I got a first-hand look at the culture during a tour last spring while participating in the Apple STEM (Science, Technology, Engineering and Math) Network tour. It was impressive.
Phinney, PAE’s chief executive officer, brings a hands-on, collaborative leadership approach to the work. He’ll be the keynote speaker for the Business World Leadership Breakfast on Tuesday, Aug. 1, 7:30 a.m., at the Pybus Public Market event annex.
At the event, we will be honoring the 2017 class of 30 Under 35 — young leaders who are making a difference and will make important contributions to the quality of life and success of the valley in years to come.
Phinney’s leadership approach is worthy of emulation. He’s a native of Selah and his first job was working for a hard-nosed, no-nonsense Safeway manager. He went on to get an engineering degree at the University of Washington in ceramic engineering, a field that is now called materials science.
He told me he cringes when he is introduced as the boss at PAE. He prefers to view his role as similar to being the coach of a baseball team. His job is to find talented people to play the various roles in the company.
Being the CEO “certainly always looks like the glory job,” he told me. Instead, “there are definitely times I wish I was back in engineering just so I could do something – I could actually do something with my hands. I’m a hands-on guy.”
He makes a point of going out on the floor from time to time and builds parts. “I’m probably horrible - the slowest guy out there,” Phinney admits with a laugh. But getting hands-on experience is something he encourages all of the PAE engineers to do. “You go out there and see how it works in the real world. And maybe you’ll learn something,” Phinney said.
Leadership these days means adapting to today’s employees. A few years ago, Pacific Aerospace executives took a hard look at the various rules and eliminated many of them, preferring to treat employees as adults rather than wasting time tracking things like attendance.

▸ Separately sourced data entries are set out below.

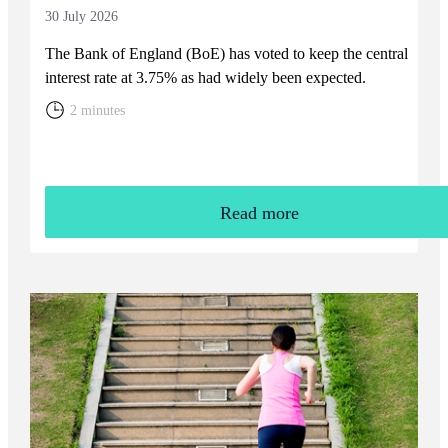
30 July 2026
The Bank of England (BoE) has voted to keep the central
interest rate at 3.75% as had widely been expected.
2 minutes
Read more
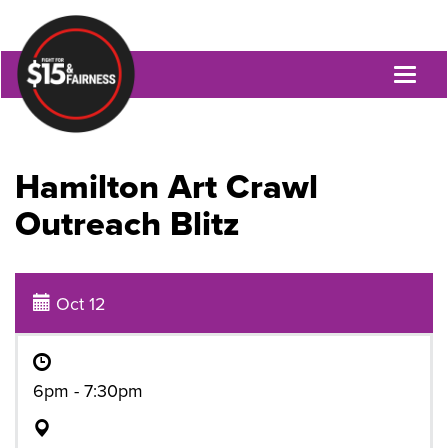
Toggl
naviga
Hamilton Art Crawl
Outreach Blitz
Oct 12
6pm - 7:30pm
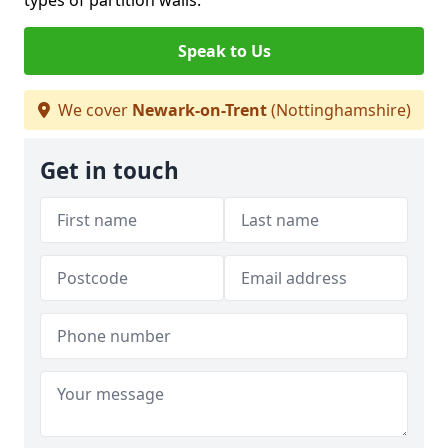
types of partition walls.
Speak to Us
We cover
Newark-on-Trent
(Nottinghamshire)
Get in touch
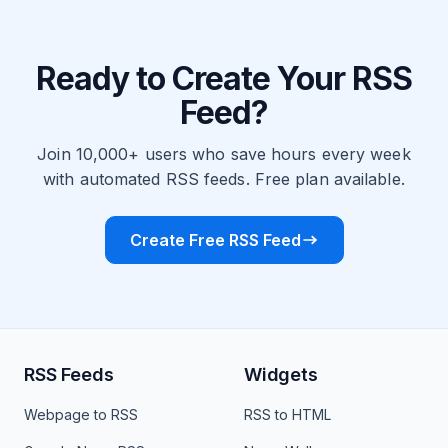
Ready to Create Your RSS
Feed?
Join 10,000+ users who save hours every week
with automated RSS feeds. Free plan available.
Create Free RSS Feed
RSS Feeds
Widgets
Webpage to RSS
RSS to HTML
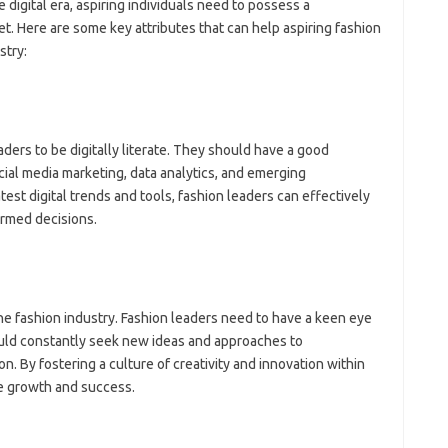
digital era, aspiring individuals need to possess a
t. Here are some key attributes that can help aspiring fashion
stry:
 leaders to be digitally literate. They should have a good
al media marketing, data analytics, and emerging
est digital trends and tools, fashion leaders can effectively
ormed decisions.
the fashion industry. Fashion leaders need to have a keen eye
ould constantly seek new ideas and approaches to
. By fostering a culture of creativity and innovation within
ve growth and success.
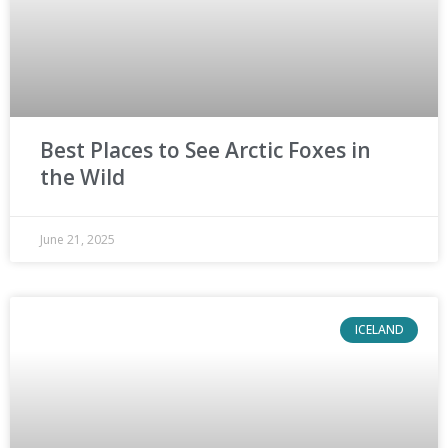
Best Places to See Arctic Foxes in
the Wild
June 21, 2025
ICELAND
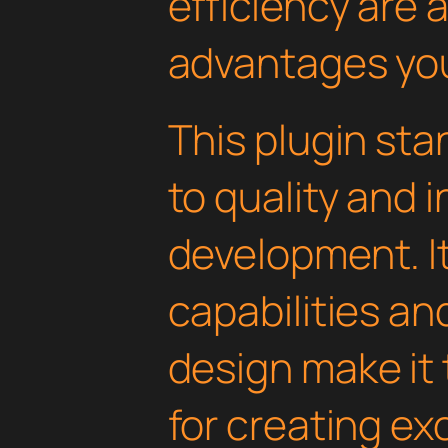
efficiency are
advantages you'
This plugin st
to quality and 
development. I
capabilities an
design make it 
for creating e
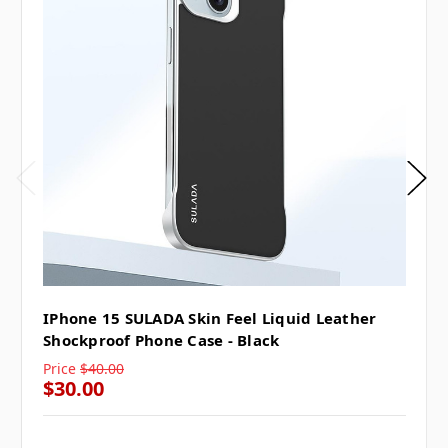
IPhone 15 SULADA Skin Feel Liquid Leather
Shockproof Phone Case - Black
Price
$40.00
$30.00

Particularly when working with Millenials in the workplace, creating more flexibility and opportunities for employees to utilize their skills and talents is key to creating a productive work environment.
“In our company, I ask all of my people to be involved in what’s going on and involved in solutions,” Phinney told me. The employees are the ones who know the process better than anyone else.
In hiring people, attitude is a significant factor, Phinney said.
Here are leadership principles he espouses:
- Each person is accepted, valued and cared for
- Listening to employee concerns is important. Phinney has an open door policy.
- Employees are encouraged to express thoughts without fear of retribution
- Employees are in charge of their own lives and are able to make decisions and contribute.
Phinney is the first to admit it’s not a perfect workplace but having walked through the workplace, the sense I get is that he walks the talk at Pacific Aerospace. These are principles that anyone can apply to create a constructive work environment.